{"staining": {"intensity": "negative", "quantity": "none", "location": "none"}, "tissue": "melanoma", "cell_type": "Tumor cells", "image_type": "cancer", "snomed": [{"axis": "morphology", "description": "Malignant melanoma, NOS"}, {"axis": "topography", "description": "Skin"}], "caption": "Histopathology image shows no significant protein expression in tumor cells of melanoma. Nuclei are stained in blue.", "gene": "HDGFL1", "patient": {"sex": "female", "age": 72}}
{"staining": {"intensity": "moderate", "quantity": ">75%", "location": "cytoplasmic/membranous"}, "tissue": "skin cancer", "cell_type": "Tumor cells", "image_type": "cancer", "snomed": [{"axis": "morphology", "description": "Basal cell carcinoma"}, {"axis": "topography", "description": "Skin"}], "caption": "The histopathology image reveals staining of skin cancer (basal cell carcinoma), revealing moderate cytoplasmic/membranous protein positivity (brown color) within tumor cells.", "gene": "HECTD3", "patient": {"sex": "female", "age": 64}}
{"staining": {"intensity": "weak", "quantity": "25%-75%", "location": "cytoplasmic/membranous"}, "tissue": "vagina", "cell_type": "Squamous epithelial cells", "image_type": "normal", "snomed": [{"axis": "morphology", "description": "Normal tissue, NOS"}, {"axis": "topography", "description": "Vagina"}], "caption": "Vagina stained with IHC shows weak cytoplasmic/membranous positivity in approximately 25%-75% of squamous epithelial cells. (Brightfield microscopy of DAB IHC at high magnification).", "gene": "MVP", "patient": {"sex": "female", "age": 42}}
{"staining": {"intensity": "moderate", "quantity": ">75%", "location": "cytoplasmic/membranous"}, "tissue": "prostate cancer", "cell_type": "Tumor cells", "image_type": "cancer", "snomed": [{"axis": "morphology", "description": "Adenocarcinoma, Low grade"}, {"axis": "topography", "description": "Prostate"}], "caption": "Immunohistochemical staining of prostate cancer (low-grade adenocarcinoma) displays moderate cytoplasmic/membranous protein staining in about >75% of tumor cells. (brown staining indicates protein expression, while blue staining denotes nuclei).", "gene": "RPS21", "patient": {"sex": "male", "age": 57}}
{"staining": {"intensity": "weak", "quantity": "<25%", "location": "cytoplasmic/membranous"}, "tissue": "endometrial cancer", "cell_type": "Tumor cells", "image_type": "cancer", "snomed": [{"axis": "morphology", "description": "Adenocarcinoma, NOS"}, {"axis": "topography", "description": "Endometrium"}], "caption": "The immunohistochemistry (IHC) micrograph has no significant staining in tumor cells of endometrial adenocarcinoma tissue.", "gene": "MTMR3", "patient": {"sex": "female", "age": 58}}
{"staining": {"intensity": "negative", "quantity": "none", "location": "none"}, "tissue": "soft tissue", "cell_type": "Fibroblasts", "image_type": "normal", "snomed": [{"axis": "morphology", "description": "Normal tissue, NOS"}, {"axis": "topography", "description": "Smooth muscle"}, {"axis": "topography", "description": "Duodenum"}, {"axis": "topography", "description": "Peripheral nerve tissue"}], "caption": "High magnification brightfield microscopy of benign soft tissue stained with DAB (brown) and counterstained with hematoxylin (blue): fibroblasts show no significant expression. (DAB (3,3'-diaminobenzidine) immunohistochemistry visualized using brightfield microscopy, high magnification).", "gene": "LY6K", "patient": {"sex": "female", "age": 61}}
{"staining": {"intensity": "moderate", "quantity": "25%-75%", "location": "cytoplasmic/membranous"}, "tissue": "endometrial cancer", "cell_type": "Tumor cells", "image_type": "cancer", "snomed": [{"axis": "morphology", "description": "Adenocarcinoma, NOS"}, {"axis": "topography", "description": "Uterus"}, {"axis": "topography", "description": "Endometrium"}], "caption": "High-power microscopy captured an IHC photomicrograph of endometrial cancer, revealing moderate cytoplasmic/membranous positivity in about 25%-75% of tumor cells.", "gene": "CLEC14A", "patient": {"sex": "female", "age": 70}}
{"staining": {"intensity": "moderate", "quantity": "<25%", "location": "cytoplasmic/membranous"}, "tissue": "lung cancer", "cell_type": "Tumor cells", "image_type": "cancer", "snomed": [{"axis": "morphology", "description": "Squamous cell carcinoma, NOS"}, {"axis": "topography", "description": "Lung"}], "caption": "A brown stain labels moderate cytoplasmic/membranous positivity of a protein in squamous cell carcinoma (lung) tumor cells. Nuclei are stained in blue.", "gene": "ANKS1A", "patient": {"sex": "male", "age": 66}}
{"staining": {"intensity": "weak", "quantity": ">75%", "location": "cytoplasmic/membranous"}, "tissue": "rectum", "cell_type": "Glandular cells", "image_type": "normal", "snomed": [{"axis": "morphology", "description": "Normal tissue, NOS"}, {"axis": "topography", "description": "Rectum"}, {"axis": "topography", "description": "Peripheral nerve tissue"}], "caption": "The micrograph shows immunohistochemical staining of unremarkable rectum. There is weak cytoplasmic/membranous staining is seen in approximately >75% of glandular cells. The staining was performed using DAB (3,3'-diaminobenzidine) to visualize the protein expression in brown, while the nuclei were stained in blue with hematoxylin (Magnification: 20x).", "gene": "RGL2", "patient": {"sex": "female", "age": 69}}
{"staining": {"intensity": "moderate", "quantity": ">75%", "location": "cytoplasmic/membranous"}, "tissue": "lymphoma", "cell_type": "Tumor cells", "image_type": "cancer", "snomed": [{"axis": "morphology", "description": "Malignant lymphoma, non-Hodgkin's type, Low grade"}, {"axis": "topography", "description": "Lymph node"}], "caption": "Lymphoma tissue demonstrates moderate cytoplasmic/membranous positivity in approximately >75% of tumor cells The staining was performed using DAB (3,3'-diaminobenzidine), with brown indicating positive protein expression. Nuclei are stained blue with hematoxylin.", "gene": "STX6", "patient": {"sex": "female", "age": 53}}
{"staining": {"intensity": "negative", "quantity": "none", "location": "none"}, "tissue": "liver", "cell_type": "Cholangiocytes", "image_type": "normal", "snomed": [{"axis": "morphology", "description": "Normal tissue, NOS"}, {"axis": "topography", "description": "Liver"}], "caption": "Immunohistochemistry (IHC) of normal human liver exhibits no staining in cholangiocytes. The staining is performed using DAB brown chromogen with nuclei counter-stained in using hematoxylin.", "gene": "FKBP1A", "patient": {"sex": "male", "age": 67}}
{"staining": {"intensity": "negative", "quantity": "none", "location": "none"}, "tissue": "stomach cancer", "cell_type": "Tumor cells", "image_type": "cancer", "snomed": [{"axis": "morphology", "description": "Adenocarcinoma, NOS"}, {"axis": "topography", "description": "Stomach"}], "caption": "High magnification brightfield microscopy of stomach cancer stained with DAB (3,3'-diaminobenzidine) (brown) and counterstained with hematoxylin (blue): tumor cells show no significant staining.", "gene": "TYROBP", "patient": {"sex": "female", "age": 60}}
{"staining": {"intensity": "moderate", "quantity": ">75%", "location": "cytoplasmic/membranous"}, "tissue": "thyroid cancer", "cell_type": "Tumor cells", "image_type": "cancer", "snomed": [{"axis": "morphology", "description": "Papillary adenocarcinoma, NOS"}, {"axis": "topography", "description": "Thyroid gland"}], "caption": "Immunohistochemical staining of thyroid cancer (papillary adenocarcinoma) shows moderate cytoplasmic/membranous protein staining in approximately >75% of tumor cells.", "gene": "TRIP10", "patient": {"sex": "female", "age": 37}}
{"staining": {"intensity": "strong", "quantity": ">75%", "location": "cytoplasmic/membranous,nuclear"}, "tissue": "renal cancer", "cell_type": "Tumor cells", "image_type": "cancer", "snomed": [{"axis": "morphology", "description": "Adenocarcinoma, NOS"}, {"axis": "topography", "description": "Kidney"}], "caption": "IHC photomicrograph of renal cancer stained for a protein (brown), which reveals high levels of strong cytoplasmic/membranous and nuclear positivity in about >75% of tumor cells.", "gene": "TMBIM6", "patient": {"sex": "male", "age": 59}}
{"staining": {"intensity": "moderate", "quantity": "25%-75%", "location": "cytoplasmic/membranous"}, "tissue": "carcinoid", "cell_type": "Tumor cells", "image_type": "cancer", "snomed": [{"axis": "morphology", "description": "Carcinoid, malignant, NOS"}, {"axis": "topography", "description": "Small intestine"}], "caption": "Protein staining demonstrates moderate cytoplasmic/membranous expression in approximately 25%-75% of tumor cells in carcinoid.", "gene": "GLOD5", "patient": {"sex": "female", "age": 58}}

* _Work order_
Could you restate word for word the lines above from the one containing "staining of prostate" through the one containing "immunohistochemistry (IHC) micrograph", both included, and nothing else?

* _Exercise response_
{"staining": {"intensity": "moderate", "quantity": ">75%", "location": "cytoplasmic/membranous"}, "tissue": "prostate cancer", "cell_type": "Tumor cells", "image_type": "cancer", "snomed": [{"axis": "morphology", "description": "Adenocarcinoma, Low grade"}, {"axis": "topography", "description": "Prostate"}], "caption": "Immunohistochemical staining of prostate cancer (low-grade adenocarcinoma) displays moderate cytoplasmic/membranous protein staining in about >75% of tumor cells. (brown staining indicates protein expression, while blue staining denotes nuclei).", "gene": "RPS21", "patient": {"sex": "male", "age": 57}}
{"staining": {"intensity": "weak", "quantity": "<25%", "location": "cytoplasmic/membranous"}, "tissue": "endometrial cancer", "cell_type": "Tumor cells", "image_type": "cancer", "snomed": [{"axis": "morphology", "description": "Adenocarcinoma, NOS"}, {"axis": "topography", "description": "Endometrium"}], "caption": "The immunohistochemistry (IHC) micrograph has no significant staining in tumor cells of endometrial adenocarcinoma tissue.", "gene": "MTMR3", "patient": {"sex": "female", "age": 58}}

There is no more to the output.